How do you handle dual-control for transactions above our threshold?
Thresholds are configured per legal entity, per workflow, and per channel. Any action that crosses the ceiling — provisional credit, fee waiver, wire confirmation, account opening — is queued for a named human authorizer in your existing escalation system (typically Salesforce FSC queues, or Pega cases). The agent never proceeds on its own; the customer is told the wait time, in plain language, and called back when the authorizer signs off.
Can the agent take action in our core banking system, or only read?
Both. Native read/write into Finacle, Flexcube, Fiserv DNA, FIS Profile, and TCS BaNCS — with the same SSO, the same RBAC, and the same audit posture your existing teller workstations use. Write actions are scoped per tool: the disputes agent can issue provisional credit up to the configured ceiling and cannot, for example, open an account. Scope changes flow through your existing change-management process, not ours.
What happens to a call recording under DPDP, GDPR, and GLBA?
Recordings are encrypted at rest under your KMS keys, pinned to the region you specify (EU, US, IN, GCC, etc.), and retained per your existing record-retention policy. PII is redacted pre-LLM; cardholder data is masked before it enters any model context, in line with PCI-DSS Requirement 3. Right-to-erasure requests under GDPR and DPDP are honored through the same workflow your CRM already supports.
How do you avoid hallucinated rates, fees, or product terms?
The agent does not generate rates. It retrieves them from your system of record — your product master, your pricing engine, your card platform — through scoped tools. If a customer asks something outside the retrieved scope (e.g. a competitor's rate, an unsupported product), the agent says it cannot answer and routes to a human. Compliance-critical fields (APR, fees, disclosures) are pulled by deterministic tool calls, not generated.
What does the audit trail look like for our second line of defense?
Every session emits a signed, immutable record: the channels touched, the tools called with arguments and return values, the policies evaluated, the disclosures read, the model trace, and the final disposition. Records are exportable to your existing GRC platform — MetricStream, Archer, ServiceNow IRM — on a schedule your team configures. We have walked a US OCC examiner and an Indian RBI inspection team through this exact log without remediation findings.
Can you deploy on-prem or inside our existing VPC?
Yes. Default deployment is single-tenant in your AWS, GCP, or Azure account, region-pinned, with bring-your-own KMS. We support fully on-prem deployments on customer-managed Kubernetes for banks under regulatory direction (RBI master direction on outsourcing, ECB DORA ICT third-party rules). Air-gapped builds are available for cases where outbound telemetry is prohibited.

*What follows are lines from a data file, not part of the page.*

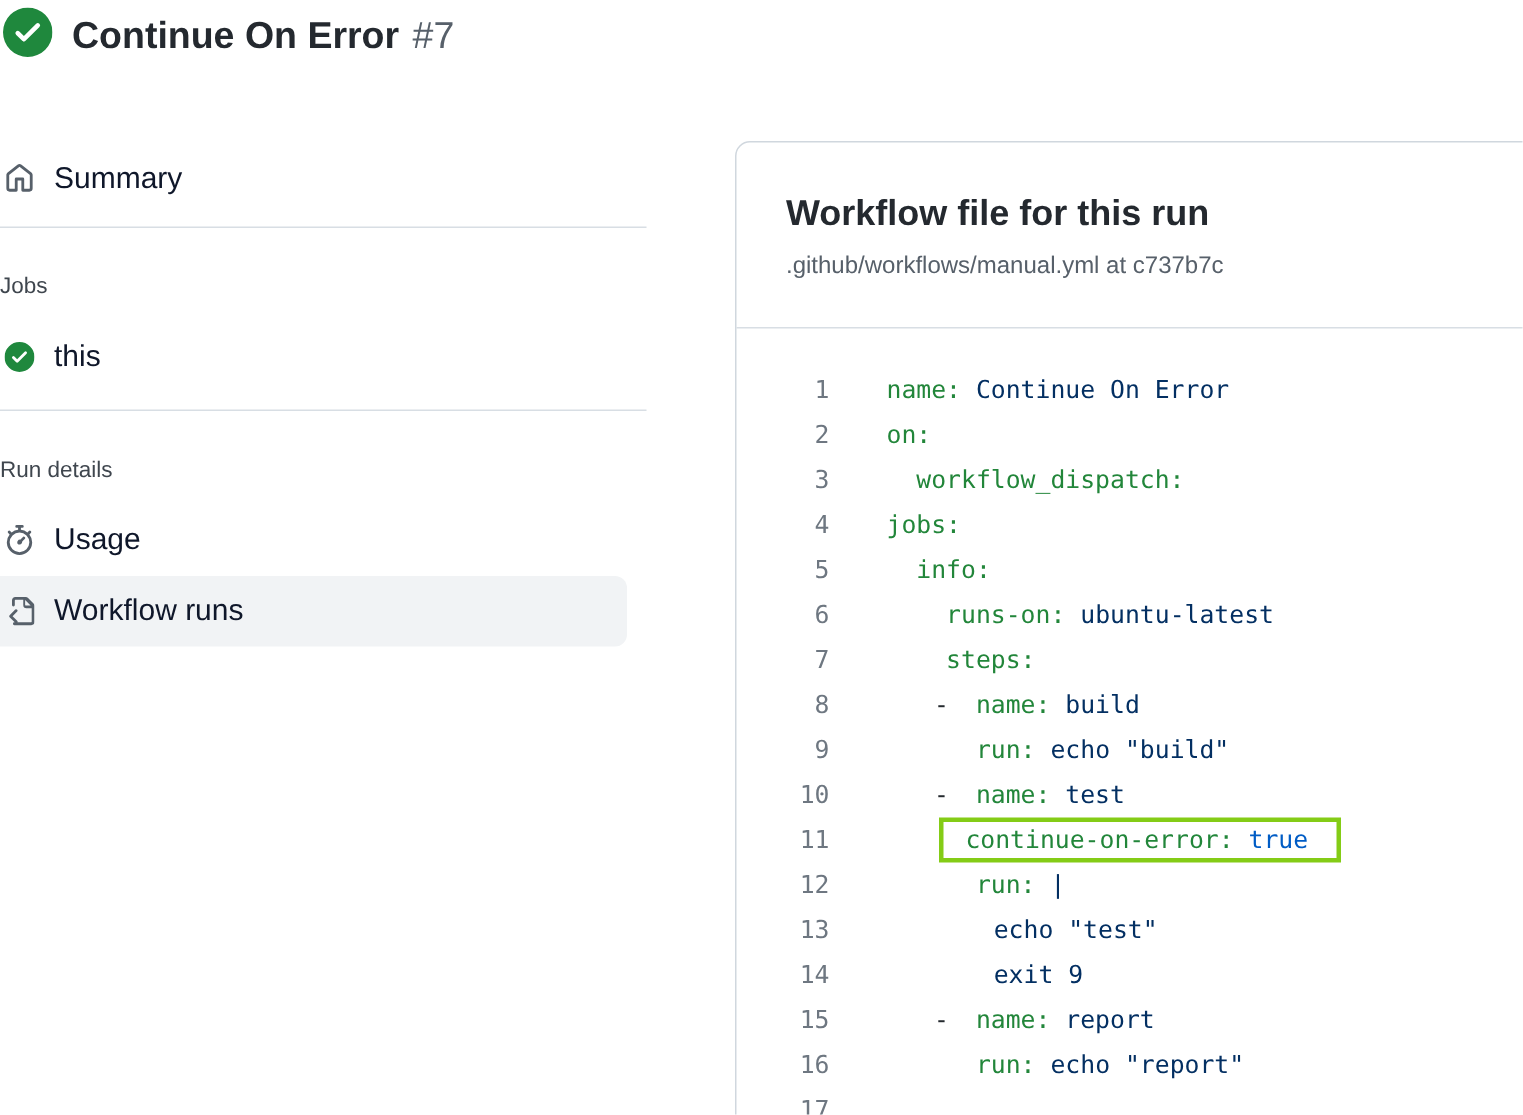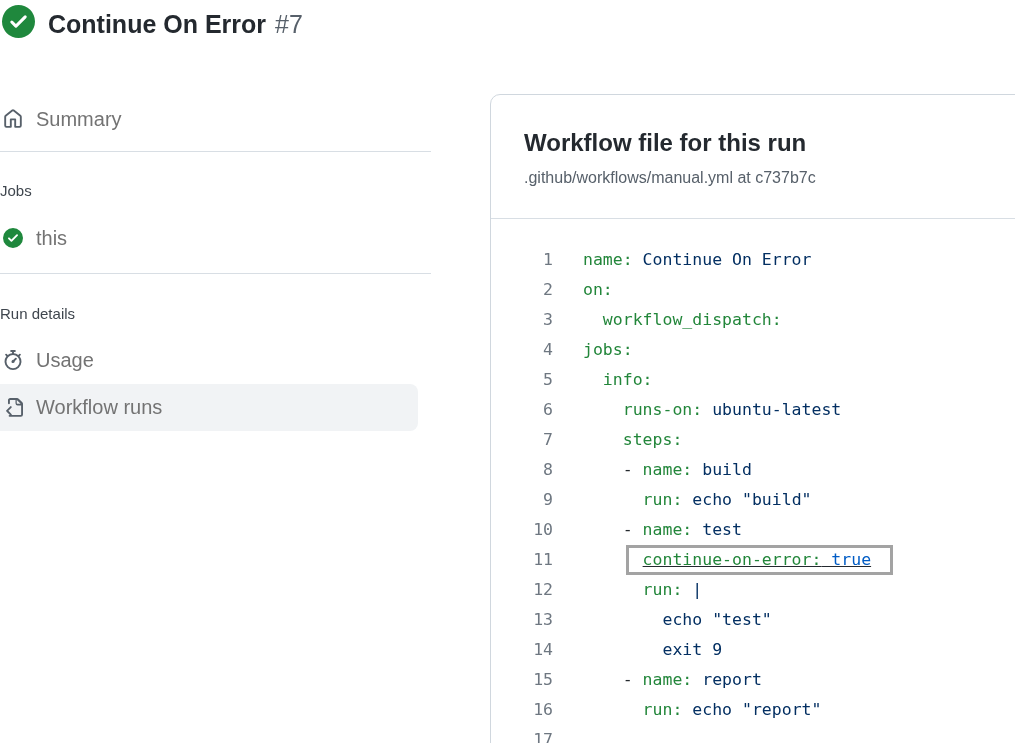--- a/index.html
+++ b/index.html
@@ -11,21 +11,21 @@
   .run-header { position:absolute; left:0; top:0; height:48px; display:flex; align-items:center; }
   .status-icon-lg { position:absolute; left:2px; top:5px; width:33px; height:33px; }
   .run-title { position:absolute; left:48px; top:6px; font-size:25px; font-weight:700;
                color:#24292f; white-space:nowrap; line-height:36px; }
   .run-number { font-weight:400; color:#57606a; margin-left:9px; }
 
   
   .sidebar { position:absolute; left:0; top:90px; width:432px; }
   .side-row { position:absolute; left:0; display:flex; align-items:center; height:40px; cursor:pointer; }
   .side-row .oicon { position:absolute; left:3px; width:20px; height:20px; color:#57606a; }
-  .side-row .row-label { position:absolute; left:36px; font-size:20px; color:#737373; white-space:nowrap; }
+  .side-row .row-label { position:absolute; left:36px; font-size:20px; color:#0f172a; white-space:nowrap; }
   .row-summary { top:9px; width:420px; }
   .divider { position:absolute; left:0; width:431px; border-top:1px solid #d8dee4; }
   .div1 { top:61px; }
   .div2 { top:183px; }
   .section-label { position:absolute; left:0; font-size:15px; font-weight:400; color:#3f464e; }
   .lbl-jobs { top:92px; }
   .row-info { top:128px; width:420px; }
   .row-info .oicon { width:20px; height:20px; }
   .lbl-rundetails { top:215px; }
   .row-usage { top:250px; width:420px; }
@@ -40,25 +40,25 @@
   .card-title { font-size:24px; font-weight:600; color:#24292f; line-height:30px; }
   .card-subtitle { margin-top:8px; font-size:16px; color:#57606a; line-height:24px; }
 
   
   .code-area { padding-top:26px; }
   .code-line { display:flex; height:30px; line-height:30px;
                font-family:"DejaVu Sans Mono","Liberation Mono",monospace; font-size:16.5px; }
   .ln { width:62px; text-align:right; color:#6e7781; flex:none;
         -webkit-user-select:none; user-select:none; }
   .lc { margin-left:30px; white-space:pre; }
-  .tok-key   { color:#22863a; }
+  .tok-key   { color:#22863a;margin-left:8px; }
   .tok-val   { color:#032f62; }
   .tok-plain { color:#24292e; }
   .tok-bool  { color:#005cc5; }
-  .red-box { border:3px solid #a3a3a3; padding:2px 19px 3px 14px; margin-left:-17px;text-decoration:underline; }
+  .red-box { border:3px solid #84cc16; padding:2px 19px 3px 7px; margin-left:-17px; }
 </style>
 </head>
 <body>
 
 <div class="page">
 
   <div class="run-header">
     <svg class="status-icon-lg" viewBox="0 0 16 16" fill="#1f883d">
       <path d="M8 16A8 8 0 1 1 8 0a8 8 0 0 1 0 16Zm3.78-9.72a.751.751 0 0 0-.018-1.042.751.751 0 0 0-1.042-.018L6.75 9.19 5.28 7.72a.751.751 0 0 0-1.042.018.751.751 0 0 0-.018 1.042l2 2a.75.75 0 0 0 1.06 0Z"></path>
     </svg>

Which LLM are you actually using — and can we bring our own?
Repliant is model-agnostic. Default deployment runs on whichever frontier model your tenant prefers (we currently have production deployments on Anthropic, OpenAI, and self-hosted Llama-derivatives). Bring-your-own-LLM is supported — your fine-tuned weights run inside your tenant, with the rest of the Repliant orchestration layer wrapping them. Model swaps do not require rewriting agents.
How do you handle vulnerable customers — and complaint detection?
We ship with a configurable vulnerability-detection layer mapped against the FCA's vulnerable-customer framework and the CFPB's consumer-complaint typology. Markers (hardship language, distress cues, accessibility flags, complaint terms) trigger immediate human handoff with full session context. The agent does not attempt to resolve a complaint; it logs, escalates, and apologizes — in that order.